This is a question that comes up on a regular basis on the forums and ukulele groups. People want to be artistic with their instruments and decorate them to show off their personal flair. Stickers, paint, ink, carving, etching and even wood burning are all methods people have asked about.
The ukulele is a small instrument. The instruments are designed to provide the optimal tones and sounds for the scale, size, shape, and tuning. On high end instruments, the wood is carefully balanced, shaped, sanded, and braced to give it the distinctive tones that tell us “That’s an ukulele!”
Anything you do to the instrument is going to affect that sound. How dramatic a change depends on the quality of the instrument. Your bright pink ukulele or the translucent green plastic uke you got for the beach are not going to be noticeably affected by putting a few stickers on them. That 75 year old Kamaka that your grandfather gave you will definitely be affected!

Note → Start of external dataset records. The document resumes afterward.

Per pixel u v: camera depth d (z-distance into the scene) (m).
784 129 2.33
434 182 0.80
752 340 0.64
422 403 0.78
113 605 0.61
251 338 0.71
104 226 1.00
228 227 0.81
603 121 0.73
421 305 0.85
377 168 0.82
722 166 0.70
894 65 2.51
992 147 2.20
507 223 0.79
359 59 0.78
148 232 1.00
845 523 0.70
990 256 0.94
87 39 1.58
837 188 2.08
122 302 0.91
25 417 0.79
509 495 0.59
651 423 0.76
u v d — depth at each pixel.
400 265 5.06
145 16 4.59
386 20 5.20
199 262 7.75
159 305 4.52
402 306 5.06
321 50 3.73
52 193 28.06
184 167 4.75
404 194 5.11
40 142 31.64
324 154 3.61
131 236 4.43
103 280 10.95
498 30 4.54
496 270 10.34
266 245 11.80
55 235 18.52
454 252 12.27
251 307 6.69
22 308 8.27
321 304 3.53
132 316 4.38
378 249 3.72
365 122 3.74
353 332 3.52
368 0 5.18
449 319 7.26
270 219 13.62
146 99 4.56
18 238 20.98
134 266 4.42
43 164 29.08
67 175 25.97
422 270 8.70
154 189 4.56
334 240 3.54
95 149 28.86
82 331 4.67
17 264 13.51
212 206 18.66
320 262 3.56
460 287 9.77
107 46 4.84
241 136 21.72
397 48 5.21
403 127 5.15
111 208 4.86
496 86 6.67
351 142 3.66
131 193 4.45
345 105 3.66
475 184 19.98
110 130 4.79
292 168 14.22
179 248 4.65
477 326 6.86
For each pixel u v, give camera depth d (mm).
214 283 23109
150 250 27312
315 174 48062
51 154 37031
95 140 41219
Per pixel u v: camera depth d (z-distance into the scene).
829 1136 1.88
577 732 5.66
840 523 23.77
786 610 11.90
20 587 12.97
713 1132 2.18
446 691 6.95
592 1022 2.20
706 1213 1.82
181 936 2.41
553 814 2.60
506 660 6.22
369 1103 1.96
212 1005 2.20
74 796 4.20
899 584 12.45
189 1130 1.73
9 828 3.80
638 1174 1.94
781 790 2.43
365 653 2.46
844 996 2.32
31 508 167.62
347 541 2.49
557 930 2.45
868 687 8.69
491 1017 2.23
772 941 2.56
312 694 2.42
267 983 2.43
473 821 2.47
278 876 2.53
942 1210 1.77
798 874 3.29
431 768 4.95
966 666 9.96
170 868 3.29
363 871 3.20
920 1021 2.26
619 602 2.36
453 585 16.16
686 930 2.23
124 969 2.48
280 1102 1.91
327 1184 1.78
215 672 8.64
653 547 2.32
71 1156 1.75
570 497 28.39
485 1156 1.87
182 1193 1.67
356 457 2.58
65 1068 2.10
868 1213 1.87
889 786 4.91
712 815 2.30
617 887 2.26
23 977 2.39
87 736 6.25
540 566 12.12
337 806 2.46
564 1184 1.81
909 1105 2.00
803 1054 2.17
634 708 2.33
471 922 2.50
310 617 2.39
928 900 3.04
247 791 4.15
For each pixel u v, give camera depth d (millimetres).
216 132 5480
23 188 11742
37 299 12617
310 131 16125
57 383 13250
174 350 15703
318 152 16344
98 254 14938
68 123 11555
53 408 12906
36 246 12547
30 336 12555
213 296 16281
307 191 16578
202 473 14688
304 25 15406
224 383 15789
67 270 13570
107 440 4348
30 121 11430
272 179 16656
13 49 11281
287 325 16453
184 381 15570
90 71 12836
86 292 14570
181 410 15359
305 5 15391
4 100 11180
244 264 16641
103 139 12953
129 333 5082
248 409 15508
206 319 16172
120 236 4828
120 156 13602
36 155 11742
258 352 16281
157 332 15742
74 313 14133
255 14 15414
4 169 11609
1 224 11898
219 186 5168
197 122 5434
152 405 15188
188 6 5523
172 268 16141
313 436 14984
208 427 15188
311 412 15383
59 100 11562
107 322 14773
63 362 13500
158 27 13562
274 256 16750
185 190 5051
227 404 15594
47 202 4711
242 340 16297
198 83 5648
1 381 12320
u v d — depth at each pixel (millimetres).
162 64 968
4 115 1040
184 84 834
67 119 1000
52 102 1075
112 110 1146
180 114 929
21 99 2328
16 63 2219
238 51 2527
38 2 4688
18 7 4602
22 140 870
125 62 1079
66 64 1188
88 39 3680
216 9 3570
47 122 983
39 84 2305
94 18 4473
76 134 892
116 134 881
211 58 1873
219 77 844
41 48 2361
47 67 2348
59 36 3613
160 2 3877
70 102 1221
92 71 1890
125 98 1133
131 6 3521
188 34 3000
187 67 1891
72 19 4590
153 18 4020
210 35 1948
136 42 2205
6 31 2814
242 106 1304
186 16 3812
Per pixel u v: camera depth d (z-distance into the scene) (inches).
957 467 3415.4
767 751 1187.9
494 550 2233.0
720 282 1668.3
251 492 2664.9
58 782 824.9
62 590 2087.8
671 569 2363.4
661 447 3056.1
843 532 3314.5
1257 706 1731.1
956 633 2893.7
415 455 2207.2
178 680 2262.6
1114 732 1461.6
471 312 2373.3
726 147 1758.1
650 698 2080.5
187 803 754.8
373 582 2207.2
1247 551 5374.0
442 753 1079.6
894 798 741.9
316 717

Where you place the stickers also makes a difference. The sound is predominantly determined by how the strings vibrate the soundboard, the top surface of the instrument’s body. Stickers on the neck or fret board are not likely to have any effect on the sound at all. You can find lots of great fret board sticker sets that can really spiff up an instrument and not do anything to change the sound. Making changes to the sides of the body will have less effect than the back, but both are preferable to putting a sticker on the soundboard itself.
Any time you change the thickness and weight of the instrument, whether it is through paint, stickers, different finishes or the removal of wood with burning, sanding, carving or even a laser, you will affect the sound. Permanent markers are going to have a smaller effect on the resonance than a heavy paint deposit from acrylic based paints. Anything that removes or damages the wood of the soundboard will naturally change the sounds of the instrument. On a laminate or painted ukulele it would not be too bad, it may not be enough for the average ear to notice, particularly on the lower quality instruments. Those changes would not be a good idea on a solid wood instrument.
Note that undoing your modifications may be impossible! Once you carve, burn, or etch the wood, you are never going to be able to put the wood back. The adhesive used on many stickers can be difficult to get off of wood surfaces. When removing stickers from a painted or glossy surface, some oil-based solvents might be used to get rid of the leftover adhesive, but it might also take off some of the paint or even pieces of wood.
So, my bottom line is:
- It is your instrument, you can do anything you like to it.
- On low end instruments you are not likely to make a noticeable difference to the sound quality.
- On a high-end instrument, or a vintage one, save the stickers for the case!